* [EXERCISE OBJECTIVE]
Write out everything in the Cilk Plus passage from "This notation helps" down to "manually apply vectorization.", word for word.

---------- SUPPLIED PASSAGE

This notation helps the compiler to effectively vectorize the application. Intel Cilk Plus allows C/C++ operations to be applied to multiple array elements in parallel, and also provides a set of built-in functions that can be used to perform vectorized shifts, rotates, and reductions. Similar functionality exists in Fortran 90; Cilk Plus differs in that it never allocates temporary arrays, so memory usage is easier to predict.

===Elemental functions===
In Cilk Plus, an elemental function is a regular function which can be invoked either on scalar arguments or on array elements in parallel. They are similar to the kernel functions of OpenCL.

===#pragma simd===
This pragma gives the compiler permission to vectorize a loop even in cases where auto-vectorization might fail. It is the simplest way to manually apply vectorization.

==Work-stealing==

The Cilk scheduler uses a policy called "work-stealing" to divide procedure execution efficiently among multiple processors. Again, it is easiest to understand if we look first at how Cilk code is executed on a single-processor machine.

--------------------
---------- DATA LINES

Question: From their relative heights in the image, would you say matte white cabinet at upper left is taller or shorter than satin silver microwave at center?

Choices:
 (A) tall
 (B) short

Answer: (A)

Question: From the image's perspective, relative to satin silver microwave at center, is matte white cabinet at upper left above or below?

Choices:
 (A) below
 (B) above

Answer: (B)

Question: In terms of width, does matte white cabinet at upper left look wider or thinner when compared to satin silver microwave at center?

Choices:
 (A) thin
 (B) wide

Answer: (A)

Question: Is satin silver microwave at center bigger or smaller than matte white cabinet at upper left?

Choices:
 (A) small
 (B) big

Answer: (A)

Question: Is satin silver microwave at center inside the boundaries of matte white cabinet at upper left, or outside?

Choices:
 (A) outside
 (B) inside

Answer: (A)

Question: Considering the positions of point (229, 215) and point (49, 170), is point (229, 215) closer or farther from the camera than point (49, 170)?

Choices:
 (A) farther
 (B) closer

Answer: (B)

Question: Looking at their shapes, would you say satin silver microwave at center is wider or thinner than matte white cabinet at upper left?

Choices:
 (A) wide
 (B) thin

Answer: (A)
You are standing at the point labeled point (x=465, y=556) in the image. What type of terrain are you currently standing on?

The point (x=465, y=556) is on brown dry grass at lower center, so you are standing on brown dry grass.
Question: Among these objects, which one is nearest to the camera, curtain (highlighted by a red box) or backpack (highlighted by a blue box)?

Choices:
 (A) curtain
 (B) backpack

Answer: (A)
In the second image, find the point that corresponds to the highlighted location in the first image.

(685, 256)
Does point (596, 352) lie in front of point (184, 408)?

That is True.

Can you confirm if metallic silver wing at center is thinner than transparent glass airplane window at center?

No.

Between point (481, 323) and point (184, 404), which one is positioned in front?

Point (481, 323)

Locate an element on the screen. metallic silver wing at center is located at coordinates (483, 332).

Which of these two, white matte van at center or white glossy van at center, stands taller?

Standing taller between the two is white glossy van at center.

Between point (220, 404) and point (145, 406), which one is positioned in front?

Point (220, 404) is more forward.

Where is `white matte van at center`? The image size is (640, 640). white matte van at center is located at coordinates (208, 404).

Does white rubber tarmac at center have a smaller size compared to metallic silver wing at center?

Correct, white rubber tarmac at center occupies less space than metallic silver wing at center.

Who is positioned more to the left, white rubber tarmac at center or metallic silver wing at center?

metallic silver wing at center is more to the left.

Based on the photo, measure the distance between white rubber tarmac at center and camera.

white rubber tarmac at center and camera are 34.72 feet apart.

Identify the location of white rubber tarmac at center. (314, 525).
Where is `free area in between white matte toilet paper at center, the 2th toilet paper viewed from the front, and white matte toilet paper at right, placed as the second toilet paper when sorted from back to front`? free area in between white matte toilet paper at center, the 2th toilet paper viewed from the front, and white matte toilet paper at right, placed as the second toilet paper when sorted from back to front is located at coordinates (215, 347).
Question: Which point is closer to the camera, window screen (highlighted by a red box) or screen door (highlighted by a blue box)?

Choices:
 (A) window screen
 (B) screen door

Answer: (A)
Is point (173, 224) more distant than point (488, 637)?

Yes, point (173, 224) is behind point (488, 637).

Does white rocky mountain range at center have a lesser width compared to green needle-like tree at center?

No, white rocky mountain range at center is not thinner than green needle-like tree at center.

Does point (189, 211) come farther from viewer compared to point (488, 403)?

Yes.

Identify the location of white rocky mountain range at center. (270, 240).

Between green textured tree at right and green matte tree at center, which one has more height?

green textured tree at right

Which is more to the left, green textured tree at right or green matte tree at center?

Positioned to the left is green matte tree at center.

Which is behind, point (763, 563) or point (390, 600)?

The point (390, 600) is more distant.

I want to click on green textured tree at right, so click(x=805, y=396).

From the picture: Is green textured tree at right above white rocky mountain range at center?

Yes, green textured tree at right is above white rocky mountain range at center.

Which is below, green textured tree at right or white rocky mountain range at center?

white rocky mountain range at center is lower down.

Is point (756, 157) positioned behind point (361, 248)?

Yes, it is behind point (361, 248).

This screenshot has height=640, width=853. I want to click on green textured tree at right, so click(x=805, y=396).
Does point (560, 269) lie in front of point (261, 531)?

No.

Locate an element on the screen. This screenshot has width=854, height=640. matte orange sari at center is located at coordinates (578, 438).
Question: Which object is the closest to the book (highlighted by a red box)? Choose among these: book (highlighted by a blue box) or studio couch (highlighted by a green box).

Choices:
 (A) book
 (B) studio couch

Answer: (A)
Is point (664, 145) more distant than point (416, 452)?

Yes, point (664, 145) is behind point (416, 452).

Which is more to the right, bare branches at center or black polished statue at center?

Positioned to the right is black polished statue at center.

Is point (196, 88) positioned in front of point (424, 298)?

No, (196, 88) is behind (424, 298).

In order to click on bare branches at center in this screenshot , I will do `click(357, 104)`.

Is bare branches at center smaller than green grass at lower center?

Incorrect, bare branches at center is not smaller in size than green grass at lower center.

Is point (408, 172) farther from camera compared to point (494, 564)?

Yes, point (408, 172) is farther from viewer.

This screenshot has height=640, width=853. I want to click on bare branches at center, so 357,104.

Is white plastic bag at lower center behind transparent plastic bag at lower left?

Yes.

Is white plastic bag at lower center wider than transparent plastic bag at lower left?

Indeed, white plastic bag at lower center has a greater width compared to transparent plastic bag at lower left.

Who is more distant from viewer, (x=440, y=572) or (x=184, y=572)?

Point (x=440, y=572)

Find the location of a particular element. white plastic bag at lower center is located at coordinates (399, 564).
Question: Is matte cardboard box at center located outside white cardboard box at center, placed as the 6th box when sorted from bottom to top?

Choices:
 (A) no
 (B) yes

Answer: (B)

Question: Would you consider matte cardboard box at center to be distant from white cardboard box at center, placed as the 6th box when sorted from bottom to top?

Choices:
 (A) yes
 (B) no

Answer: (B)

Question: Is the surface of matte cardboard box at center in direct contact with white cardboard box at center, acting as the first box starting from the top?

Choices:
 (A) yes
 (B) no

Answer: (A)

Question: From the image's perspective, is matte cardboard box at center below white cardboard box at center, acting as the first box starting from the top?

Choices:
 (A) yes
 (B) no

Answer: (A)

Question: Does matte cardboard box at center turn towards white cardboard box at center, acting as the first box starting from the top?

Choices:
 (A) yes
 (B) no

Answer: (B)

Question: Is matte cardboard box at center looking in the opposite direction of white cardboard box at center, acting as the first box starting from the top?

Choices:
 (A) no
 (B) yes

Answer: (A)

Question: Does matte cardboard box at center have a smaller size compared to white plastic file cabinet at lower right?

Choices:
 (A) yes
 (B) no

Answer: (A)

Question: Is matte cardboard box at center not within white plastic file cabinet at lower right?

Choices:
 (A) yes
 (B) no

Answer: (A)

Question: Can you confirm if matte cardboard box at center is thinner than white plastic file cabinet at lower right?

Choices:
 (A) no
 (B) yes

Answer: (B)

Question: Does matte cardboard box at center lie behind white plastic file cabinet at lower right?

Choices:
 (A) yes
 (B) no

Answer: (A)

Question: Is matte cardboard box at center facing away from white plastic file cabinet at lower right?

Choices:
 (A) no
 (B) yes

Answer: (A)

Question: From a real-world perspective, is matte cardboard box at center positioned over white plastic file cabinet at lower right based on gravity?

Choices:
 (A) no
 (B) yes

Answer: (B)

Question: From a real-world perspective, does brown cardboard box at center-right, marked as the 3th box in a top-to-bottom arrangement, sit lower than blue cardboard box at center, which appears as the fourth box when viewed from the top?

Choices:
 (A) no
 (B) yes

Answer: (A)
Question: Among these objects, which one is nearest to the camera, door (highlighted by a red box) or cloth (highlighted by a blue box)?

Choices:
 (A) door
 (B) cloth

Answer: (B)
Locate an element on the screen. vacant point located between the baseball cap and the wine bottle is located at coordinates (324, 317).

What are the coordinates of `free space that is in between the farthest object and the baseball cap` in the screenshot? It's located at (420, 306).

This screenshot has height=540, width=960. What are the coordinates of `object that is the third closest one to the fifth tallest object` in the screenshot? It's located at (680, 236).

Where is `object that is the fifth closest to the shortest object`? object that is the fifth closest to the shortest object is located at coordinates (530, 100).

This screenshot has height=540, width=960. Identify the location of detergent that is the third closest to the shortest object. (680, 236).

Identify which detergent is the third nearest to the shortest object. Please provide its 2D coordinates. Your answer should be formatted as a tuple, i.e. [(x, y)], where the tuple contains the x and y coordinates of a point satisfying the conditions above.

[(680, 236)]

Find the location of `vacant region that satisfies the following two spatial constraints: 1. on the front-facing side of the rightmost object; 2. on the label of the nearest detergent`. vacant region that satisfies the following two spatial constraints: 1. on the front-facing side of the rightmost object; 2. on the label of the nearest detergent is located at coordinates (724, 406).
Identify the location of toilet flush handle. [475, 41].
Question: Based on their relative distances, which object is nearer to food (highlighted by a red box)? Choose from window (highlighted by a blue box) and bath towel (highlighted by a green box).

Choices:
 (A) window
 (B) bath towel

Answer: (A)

--------------------

* [TASK SOLUTION]
This notation helps the compiler to effectively vectorize the application. Intel Cilk Plus allows C/C++ operations to be applied to multiple array elements in parallel, and also provides a set of built-in functions that can be used to perform vectorized shifts, rotates, and reductions. Similar functionality exists in Fortran 90; Cilk Plus differs in that it never allocates temporary arrays, so memory usage is easier to predict.

===Elemental functions===
In Cilk Plus, an elemental function is a regular function which can be invoked either on scalar arguments or on array elements in parallel. They are similar to the kernel functions of OpenCL.

===#pragma simd===
This pragma gives the compiler permission to vectorize a loop even in cases where auto-vectorization might fail. It is the simplest way to manually apply vectorization.